Enhanced lithiation dynamics in nanostructured Nb18W16O93 anodes

Abstract Lithium ion batteries are essential for energy storage in many applications, such as portable electronic devices and electric vehicles. However, charge-discharge rates and cycle life of the current batteries are insufficient to fulfill the targeted requirements of projected future devices, due to the severe limitations of conventional graphite anodes. Niobium tungsten oxides have recently been attracting attention as a new anode material for fast (dis)charging, owing to their stable host structure for lithium intercalation. It was originally believed that nanoscaling and nanostructuring would have a negligible effect on its electrochemical performance.
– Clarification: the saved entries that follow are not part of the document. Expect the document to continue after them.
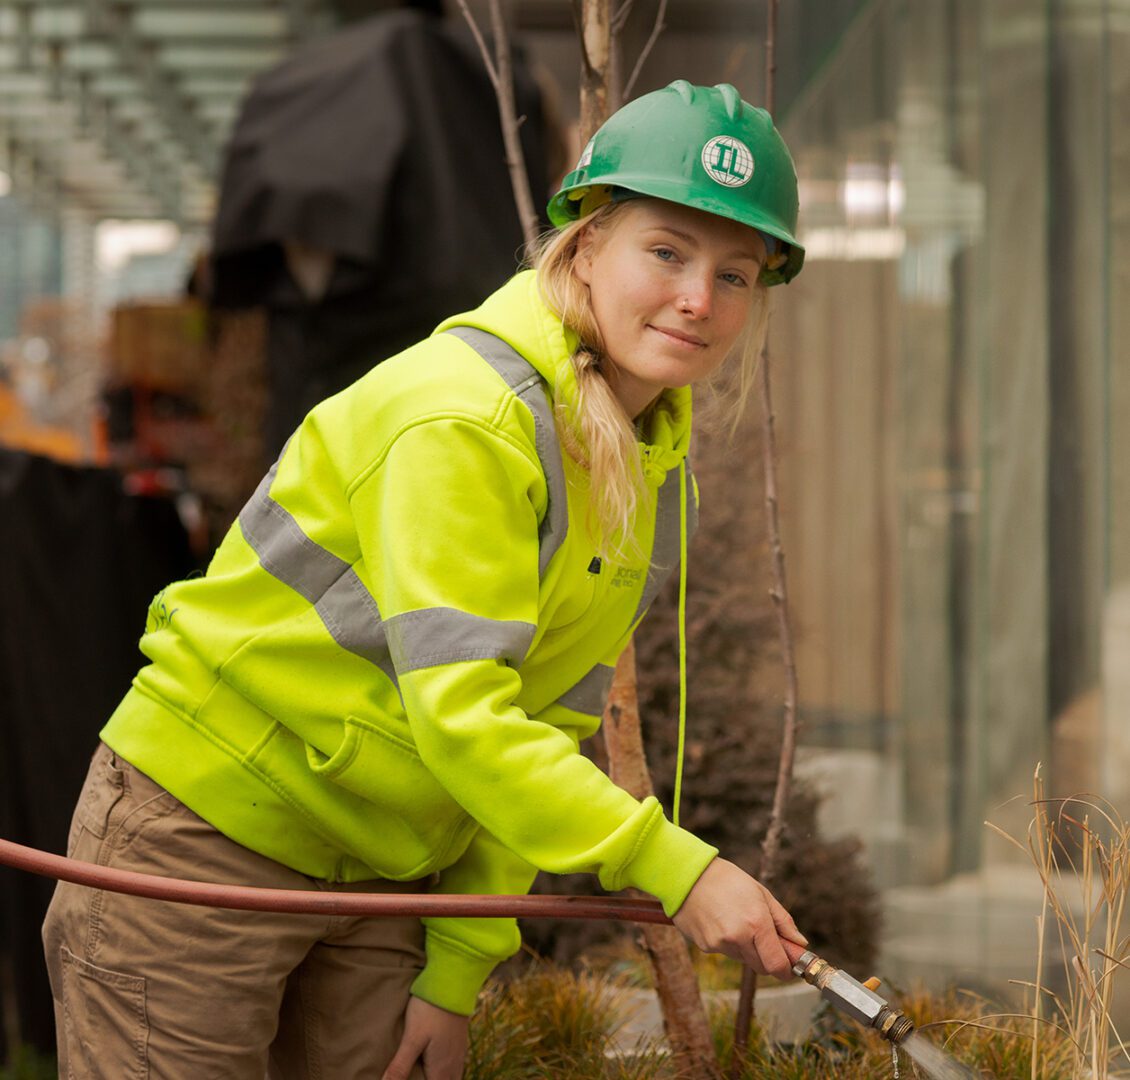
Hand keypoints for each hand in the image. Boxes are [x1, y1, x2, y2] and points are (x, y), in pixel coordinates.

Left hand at [381, 995, 469, 1079]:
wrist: (453, 983)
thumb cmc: (430, 1010)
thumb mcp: (412, 1037)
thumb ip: (400, 1066)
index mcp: (441, 1069)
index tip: (412, 1079)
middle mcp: (453, 1065)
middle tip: (416, 1076)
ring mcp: (459, 1053)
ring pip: (452, 1078)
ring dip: (440, 1079)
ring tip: (425, 1075)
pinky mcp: (459, 1042)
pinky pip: (455, 1066)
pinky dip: (445, 1072)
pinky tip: (436, 1064)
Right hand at [671, 857, 807, 980]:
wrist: (687, 874)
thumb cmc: (727, 879)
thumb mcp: (761, 893)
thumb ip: (783, 921)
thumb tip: (800, 944)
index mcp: (756, 922)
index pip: (777, 965)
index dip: (786, 970)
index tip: (788, 966)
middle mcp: (738, 937)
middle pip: (761, 967)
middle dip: (767, 957)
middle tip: (764, 937)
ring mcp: (719, 944)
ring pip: (743, 959)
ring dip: (746, 948)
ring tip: (735, 919)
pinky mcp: (705, 946)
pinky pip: (725, 952)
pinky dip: (727, 942)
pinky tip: (720, 920)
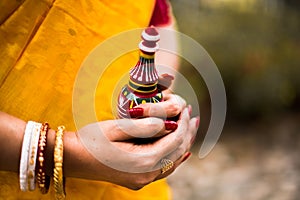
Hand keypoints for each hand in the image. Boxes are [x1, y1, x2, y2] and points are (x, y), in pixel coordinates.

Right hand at [75, 106, 198, 189]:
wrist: (73, 159)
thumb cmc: (91, 140)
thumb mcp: (116, 127)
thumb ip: (145, 126)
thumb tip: (167, 123)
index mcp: (143, 161)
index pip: (174, 140)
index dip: (182, 124)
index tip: (186, 109)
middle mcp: (146, 175)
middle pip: (177, 152)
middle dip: (187, 133)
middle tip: (194, 116)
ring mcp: (142, 180)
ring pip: (172, 161)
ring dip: (182, 144)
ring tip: (190, 127)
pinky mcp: (138, 179)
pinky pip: (163, 168)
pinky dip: (174, 156)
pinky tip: (181, 150)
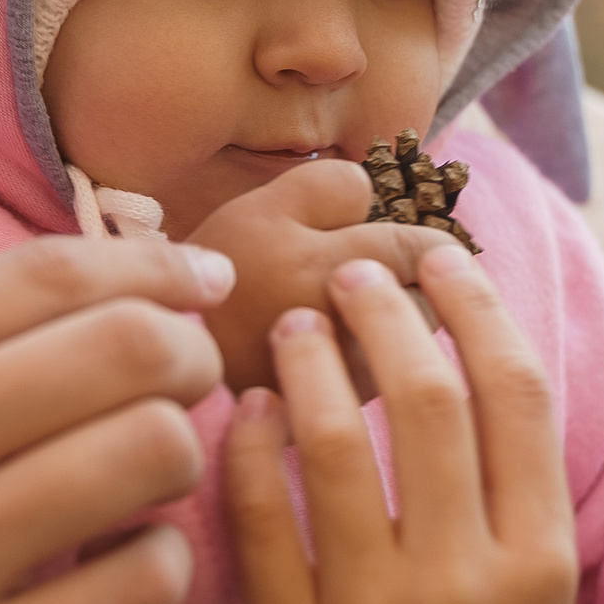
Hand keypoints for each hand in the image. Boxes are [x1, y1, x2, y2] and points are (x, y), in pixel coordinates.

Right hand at [0, 236, 232, 603]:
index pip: (51, 273)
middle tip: (192, 380)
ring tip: (150, 477)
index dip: (155, 265)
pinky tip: (130, 566)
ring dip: (180, 454)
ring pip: (150, 452)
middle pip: (128, 348)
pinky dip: (163, 566)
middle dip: (191, 351)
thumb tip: (107, 290)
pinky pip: (140, 588)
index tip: (199, 280)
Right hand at [187, 158, 460, 396]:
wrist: (169, 364)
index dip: (426, 242)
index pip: (434, 250)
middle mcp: (369, 328)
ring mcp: (359, 380)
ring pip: (412, 349)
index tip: (400, 244)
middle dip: (416, 288)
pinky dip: (369, 363)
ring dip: (395, 329)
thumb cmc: (219, 278)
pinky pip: (382, 383)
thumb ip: (332, 187)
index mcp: (353, 265)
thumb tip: (379, 201)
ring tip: (343, 316)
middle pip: (434, 304)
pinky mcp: (344, 416)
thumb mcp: (264, 207)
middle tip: (370, 280)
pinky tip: (331, 353)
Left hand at [227, 246, 579, 603]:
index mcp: (543, 563)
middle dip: (385, 312)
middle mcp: (469, 581)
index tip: (439, 260)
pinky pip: (259, 519)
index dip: (474, 306)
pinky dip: (248, 449)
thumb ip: (513, 500)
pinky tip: (243, 410)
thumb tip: (471, 362)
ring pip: (330, 443)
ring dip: (308, 362)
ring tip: (295, 325)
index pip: (514, 392)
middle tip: (351, 277)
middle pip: (426, 396)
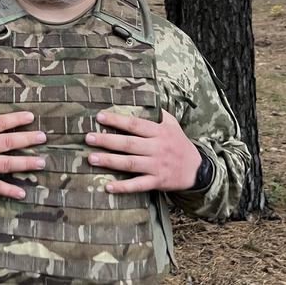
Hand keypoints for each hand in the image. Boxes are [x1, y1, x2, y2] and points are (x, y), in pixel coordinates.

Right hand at [0, 99, 45, 199]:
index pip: (0, 123)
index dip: (16, 120)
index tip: (31, 117)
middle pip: (8, 143)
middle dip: (27, 140)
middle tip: (43, 137)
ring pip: (5, 165)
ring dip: (25, 164)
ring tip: (41, 163)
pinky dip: (8, 190)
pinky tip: (22, 192)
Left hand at [85, 110, 201, 192]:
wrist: (198, 170)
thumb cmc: (180, 144)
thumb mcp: (173, 125)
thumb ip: (158, 114)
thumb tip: (145, 98)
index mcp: (159, 132)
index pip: (135, 124)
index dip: (117, 120)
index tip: (99, 117)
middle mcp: (157, 148)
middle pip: (129, 143)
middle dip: (107, 140)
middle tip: (88, 138)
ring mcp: (157, 166)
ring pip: (130, 163)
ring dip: (110, 161)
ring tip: (91, 158)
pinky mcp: (157, 182)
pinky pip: (138, 185)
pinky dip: (123, 187)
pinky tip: (108, 186)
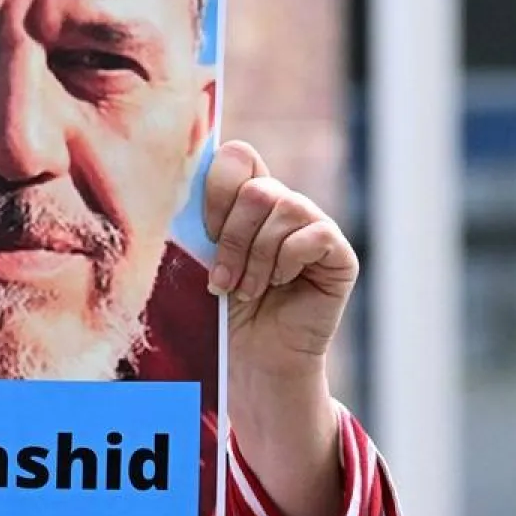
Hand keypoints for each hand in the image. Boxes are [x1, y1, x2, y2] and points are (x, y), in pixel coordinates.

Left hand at [202, 140, 358, 379]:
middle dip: (231, 237)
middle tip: (221, 279)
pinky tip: (280, 285)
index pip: (238, 157)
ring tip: (247, 290)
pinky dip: (288, 260)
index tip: (202, 231)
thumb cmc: (221, 310)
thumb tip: (176, 184)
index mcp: (247, 200)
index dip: (216, 188)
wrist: (251, 359)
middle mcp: (284, 206)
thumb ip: (196, 220)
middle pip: (257, 188)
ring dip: (257, 256)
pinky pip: (315, 234)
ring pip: (286, 207)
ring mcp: (314, 227)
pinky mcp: (339, 255)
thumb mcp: (200, 259)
However, the influence of the particle and grain size of niobium tungsten oxide electrodes on its electrochemical behavior is still an open question. This work reports on an investigation of the dependence of the lithiation process on the grain size of Nb18W16O93 anodes down to 60 nm. The results demonstrate that downscaling below 100 nm significantly enhances the lithiation dynamics of niobium tungsten oxide. Furthermore, it suggests that the grain boundaries of Nb18W16O93 have significant influence to the fast lithiation process. It provides a new perspective on the impact of downscaling grains to improve the electrochemical performance of Nb18W16O93 anodes for realizing fast (dis)charging in future energy storage devices.